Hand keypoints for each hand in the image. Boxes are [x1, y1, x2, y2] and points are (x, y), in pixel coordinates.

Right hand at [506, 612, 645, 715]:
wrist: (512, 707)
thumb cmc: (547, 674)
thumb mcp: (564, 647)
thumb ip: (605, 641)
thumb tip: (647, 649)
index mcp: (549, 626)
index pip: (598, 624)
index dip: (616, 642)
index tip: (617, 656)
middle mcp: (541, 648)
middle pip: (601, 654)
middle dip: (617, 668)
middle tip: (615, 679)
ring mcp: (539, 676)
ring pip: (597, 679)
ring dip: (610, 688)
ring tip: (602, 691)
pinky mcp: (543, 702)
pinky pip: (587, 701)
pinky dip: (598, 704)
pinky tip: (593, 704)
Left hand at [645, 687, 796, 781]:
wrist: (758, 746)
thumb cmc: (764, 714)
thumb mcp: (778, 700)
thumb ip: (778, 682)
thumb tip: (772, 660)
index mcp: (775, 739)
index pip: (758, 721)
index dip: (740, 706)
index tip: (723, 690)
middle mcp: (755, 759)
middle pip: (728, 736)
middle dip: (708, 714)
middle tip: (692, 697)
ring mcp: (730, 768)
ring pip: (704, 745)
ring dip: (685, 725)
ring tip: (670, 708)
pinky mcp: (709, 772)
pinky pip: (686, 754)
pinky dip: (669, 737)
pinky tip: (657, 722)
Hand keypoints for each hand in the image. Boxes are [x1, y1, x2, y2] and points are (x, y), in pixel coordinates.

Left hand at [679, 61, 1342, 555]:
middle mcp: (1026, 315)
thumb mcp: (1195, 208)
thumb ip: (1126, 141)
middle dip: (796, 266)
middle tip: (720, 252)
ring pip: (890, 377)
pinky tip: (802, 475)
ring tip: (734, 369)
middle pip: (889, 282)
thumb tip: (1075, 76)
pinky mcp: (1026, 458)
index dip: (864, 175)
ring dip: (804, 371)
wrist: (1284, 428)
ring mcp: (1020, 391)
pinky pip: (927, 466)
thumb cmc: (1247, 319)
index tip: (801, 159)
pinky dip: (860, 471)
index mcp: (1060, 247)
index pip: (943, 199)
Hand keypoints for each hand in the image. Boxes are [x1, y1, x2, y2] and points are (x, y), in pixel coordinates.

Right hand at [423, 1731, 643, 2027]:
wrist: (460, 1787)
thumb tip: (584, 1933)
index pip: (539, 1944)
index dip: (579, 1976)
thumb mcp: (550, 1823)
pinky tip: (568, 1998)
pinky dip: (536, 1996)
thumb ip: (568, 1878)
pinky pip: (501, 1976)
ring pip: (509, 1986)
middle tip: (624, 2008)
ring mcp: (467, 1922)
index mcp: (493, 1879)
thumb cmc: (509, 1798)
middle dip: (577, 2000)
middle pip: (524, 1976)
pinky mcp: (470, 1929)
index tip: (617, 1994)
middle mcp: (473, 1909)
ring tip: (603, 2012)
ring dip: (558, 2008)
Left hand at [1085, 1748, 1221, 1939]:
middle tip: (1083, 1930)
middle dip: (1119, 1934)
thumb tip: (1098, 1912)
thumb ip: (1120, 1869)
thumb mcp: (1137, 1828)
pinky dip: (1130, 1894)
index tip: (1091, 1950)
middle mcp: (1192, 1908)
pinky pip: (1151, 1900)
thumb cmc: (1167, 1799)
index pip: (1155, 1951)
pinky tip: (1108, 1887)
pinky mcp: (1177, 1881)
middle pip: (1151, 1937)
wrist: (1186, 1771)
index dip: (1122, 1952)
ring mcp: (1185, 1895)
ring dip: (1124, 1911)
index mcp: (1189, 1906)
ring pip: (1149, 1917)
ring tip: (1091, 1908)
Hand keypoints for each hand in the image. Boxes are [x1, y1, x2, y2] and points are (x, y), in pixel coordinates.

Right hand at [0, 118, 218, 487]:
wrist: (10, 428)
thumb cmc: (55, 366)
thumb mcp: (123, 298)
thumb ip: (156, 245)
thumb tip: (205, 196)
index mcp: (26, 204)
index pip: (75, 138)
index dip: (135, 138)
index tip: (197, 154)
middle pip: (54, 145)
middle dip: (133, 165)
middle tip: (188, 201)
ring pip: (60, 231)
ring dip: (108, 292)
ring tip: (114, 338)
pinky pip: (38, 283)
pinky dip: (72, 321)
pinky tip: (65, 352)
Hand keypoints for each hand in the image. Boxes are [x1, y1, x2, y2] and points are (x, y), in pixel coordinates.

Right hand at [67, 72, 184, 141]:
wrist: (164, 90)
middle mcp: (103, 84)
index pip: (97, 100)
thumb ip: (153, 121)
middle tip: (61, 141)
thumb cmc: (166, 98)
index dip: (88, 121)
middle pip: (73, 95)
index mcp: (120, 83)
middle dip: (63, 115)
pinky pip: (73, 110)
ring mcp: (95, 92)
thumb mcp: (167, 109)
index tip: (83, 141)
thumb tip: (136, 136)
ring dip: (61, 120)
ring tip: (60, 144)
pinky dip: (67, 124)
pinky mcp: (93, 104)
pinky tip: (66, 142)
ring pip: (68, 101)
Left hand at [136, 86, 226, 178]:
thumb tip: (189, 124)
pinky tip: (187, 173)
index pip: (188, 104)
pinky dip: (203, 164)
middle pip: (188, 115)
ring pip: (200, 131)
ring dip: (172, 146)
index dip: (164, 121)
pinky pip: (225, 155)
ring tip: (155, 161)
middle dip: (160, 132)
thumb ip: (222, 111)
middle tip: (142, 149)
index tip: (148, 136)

_____

The problem → When you retype the entries above, keep every line identical to the source.

Answer below →
Hand keypoints for each hand in the image. Boxes are [x1, y1, x2, y2] and points are (x, y), in pixel coordinates.

Right hand at [506, 612, 645, 715]:
wrist: (512, 707)
thumb cmc: (547, 674)
thumb mcp: (564, 647)
thumb ip: (605, 641)
thumb tip: (647, 649)
index mcp: (549, 626)
index pip: (598, 624)
index dip: (616, 642)
index tip: (617, 656)
middle mcp: (541, 648)
middle pip: (601, 654)
middle dip: (617, 668)
middle tip: (615, 679)
ring mcp: (539, 676)
ring pip: (597, 679)
ring dip: (610, 688)
ring tip: (602, 691)
pinky mcp: (543, 702)
pinky pip: (587, 701)
pinky dip: (598, 704)
pinky tip: (593, 704)
Left hand at [645, 687, 796, 781]:
wrist: (758, 746)
thumb cmc: (764, 714)
thumb mcp: (778, 700)
thumb ip: (778, 682)
thumb tip: (772, 660)
index mcp: (775, 739)
index pip: (758, 721)
index dip: (740, 706)
index tip: (723, 690)
middle mcp: (755, 759)
middle pip: (728, 736)
middle dip: (708, 714)
middle tip: (692, 697)
ring mcp: (730, 768)
ring pip: (704, 745)
ring dip: (685, 725)
ring tip: (670, 708)
pinky mcp: (709, 772)
pinky pip: (686, 754)
pinky dip: (669, 737)
pinky tip: (657, 722)
Hand keypoints for each hand in the image. Boxes are [x1, y1, x2, y2] and points are (x, y), in pixel coordinates.

Left hand at [679, 61, 1342, 555]:
middle mcp: (1026, 315)
thumb mcp: (1195, 208)
thumb ip: (1126, 141)
middle dip: (796, 266)
middle tip: (720, 252)
ring pip: (890, 377)
pinky tip: (802, 475)
ring tip: (734, 369)
middle pip: (889, 282)
thumb tip: (1075, 76)
pinky mcp: (1026, 458)
index dip: (864, 175)
ring dip: (804, 371)
wrist: (1284, 428)
ring mcp: (1020, 391)
pinky pip: (927, 466)
thumb cmc: (1247, 319)
index tip: (801, 159)
pinky dip: (860, 471)
index mcp: (1060, 247)
index pip: (943, 199)
Hand keypoints for each hand in the image. Boxes are [x1, y1, x2, y2] and points are (x, y), in pixel coordinates.

Right hand at [423, 1731, 643, 2027]:
wrist: (460, 1787)
thumb tip: (584, 1933)
index pip: (539, 1944)
index dip: (579, 1976)
thumb mcp: (550, 1823)
pinky tip: (568, 1998)
pinky dip: (536, 1996)
thumb ip: (568, 1878)
pinky pip: (501, 1976)
ring pip: (509, 1986)
middle tip: (624, 2008)
ring mcp: (467, 1922)
index mcp: (493, 1879)
thumb cmc: (509, 1798)
middle dip: (577, 2000)
middle pip: (524, 1976)
pinky mcp: (470, 1929)
index tip: (617, 1994)
middle mcp: (473, 1909)
ring tip: (603, 2012)
ring dip: (558, 2008)
Left hand at [1085, 1748, 1221, 1939]:
middle tip: (1083, 1930)
middle dip: (1119, 1934)
thumb tip: (1098, 1912)
thumb ip: (1120, 1869)
thumb mcp: (1137, 1828)
pinky dip: (1130, 1894)
index tip: (1091, 1950)
middle mcp: (1192, 1908)
pinky pip: (1151, 1900)
thumb cmc: (1167, 1799)
index pip: (1155, 1951)
pinky tip: (1108, 1887)
pinky mcp: (1177, 1881)
middle pip: (1151, 1937)
wrist: (1186, 1771)
index dip: (1122, 1952)
ring mcp: (1185, 1895)
ring dip: (1124, 1911)
index mcp: (1189, 1906)
ring pip: (1149, 1917)
ring tip: (1091, 1908)
Hand keypoints for each hand in the image. Boxes are [x1, y1, x2, y2] and points are (x, y), in pixel coordinates.

Right hand at [0, 118, 218, 487]:
wrist: (10, 428)
thumb cmc: (55, 366)
thumb mcp: (123, 298)
thumb ip: (156, 245)
thumb tip: (205, 196)
index mcp: (26, 204)
index pip: (75, 138)
index dip: (135, 138)
index tip: (197, 154)
middle pip: (54, 145)
middle dip: (133, 165)
middle tip: (188, 201)
ring pip: (60, 231)
ring dip: (108, 292)
ring tip: (114, 338)
pinky pip: (38, 283)
pinky dip: (72, 321)
pinky tip: (65, 352)
Hand keypoints for each hand in the image. Boxes are [x1, y1, x2, y2] and points are (x, y), in pixel coordinates.

Right hand at [67, 72, 184, 141]:
wrist: (164, 90)
middle mcp: (103, 84)
index pip: (97, 100)
thumb ip: (153, 121)
middle tip: (61, 141)
thumb cmc: (166, 98)
index dip: (88, 121)
middle pip: (73, 95)
index mcp: (120, 83)
middle dip: (63, 115)
pinky pip: (73, 110)
ring mcp: (95, 92)
thumb mcp: (167, 109)
index tip: (83, 141)
thumb tip: (136, 136)
ring dip: (61, 120)
ring tip: (60, 144)
pinky dip: (67, 124)
pinky mcp: (93, 104)
pinky tip: (66, 142)
ring pip: (68, 101)
Left hand at [136, 86, 226, 178]:
thumb tip: (189, 124)
pinky tip: (187, 173)
index pip: (188, 104)
pinky dip: (203, 164)
middle pip: (188, 115)
ring pip: (200, 131)
ring dip: (172, 146)
index dip: (164, 121)
pinky pip: (225, 155)
ring tip: (155, 161)
middle dip: (160, 132)
thumb ip: (222, 111)
middle tip: (142, 149)
index tip: (148, 136)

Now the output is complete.